3. Natural Language Applications
a) Sentiment Analysis and Opinion Mining
Processing subjective information requires deep understanding. We have studied opinions, sentiments, subjectivities, affects, emotions and views in texts, such as news articles, blogs, forums, reviews, comments, dialogs and short messages. From this information we have developed sentiment analysis techniques for both Chinese and English. We built one of the most popular Chinese sentiment analysis toolkits, CSentiPackage, which includes sentiment dictionaries, scoring tools, and the deep neural network module, UTCNN. Using sentiment analysis techniques, we have built Feelit and WordForce (web-post emotion and opinion visualization systems), EmotionPush (Android app for Facebook short message emotion detection), RESOLVE (writing system for ESL learners to help them read and express emotions), and GiveMeExample (example sentence suggestion system for near-synonyms). Based on the excellent performance of these systems, we will continue to improve and develop the newest technology to enable emotion sensing in applications.
b) Semantic-Oriented Machine Translation
We use deep syntactic structures with lexicon senses and case-label at each node. An integrated statistical model is then used to discover the most likely combination of parse-tree, lexicon senses and node-case-labels (the best path). After the desired source semantic normal form is obtained, the corresponding target semantic normal form and the target string is generated according to the patterns and parameters automatically learned from those selected paths. For each unreachable sentence, a surrogate path will be created by searching the path (within the searching beam) that possesses the maximum value of the specified function (of associated sentencelevel BLEU score and likelihood value).
c) Machine Reading
We will build a Chinese natural language understanding system based on various analysis modules (word segmenter, parser, semantic role labeler, logic form transformer, etc.) that we have previously built. We plan to start this long term research project with a Chinese machine reading program, which can be evaluated by reading comprehension tests. This project is expected to begin by reading elementary school texts, and then gradually shift to high school-level and then real domain-oriented applications (e.g., smart Q&A).

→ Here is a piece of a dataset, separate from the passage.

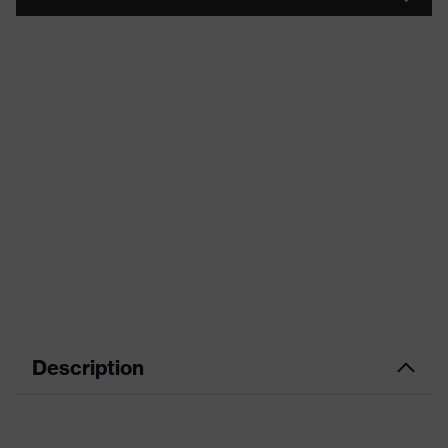
Description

d) Spoken language processing
Our research topics include speaker recognition, spoken language recognition, voice conversion, and spoken document retrieval/summarization. Recent achievements include locally linear embedding-based approaches for voice conversion and postfiltering, discriminative autoencoders for speech/speaker recognition, and novel paragraph embedding methods for spoken document retrieval/ summarization. Our group member, Dr. Kuan-Yu Chen, received the 2016 Postdoctoral Academic Publication Award from the Ministry of Science and Technology of Taiwan with a paper on spoken document summarization published in COLING, 2016.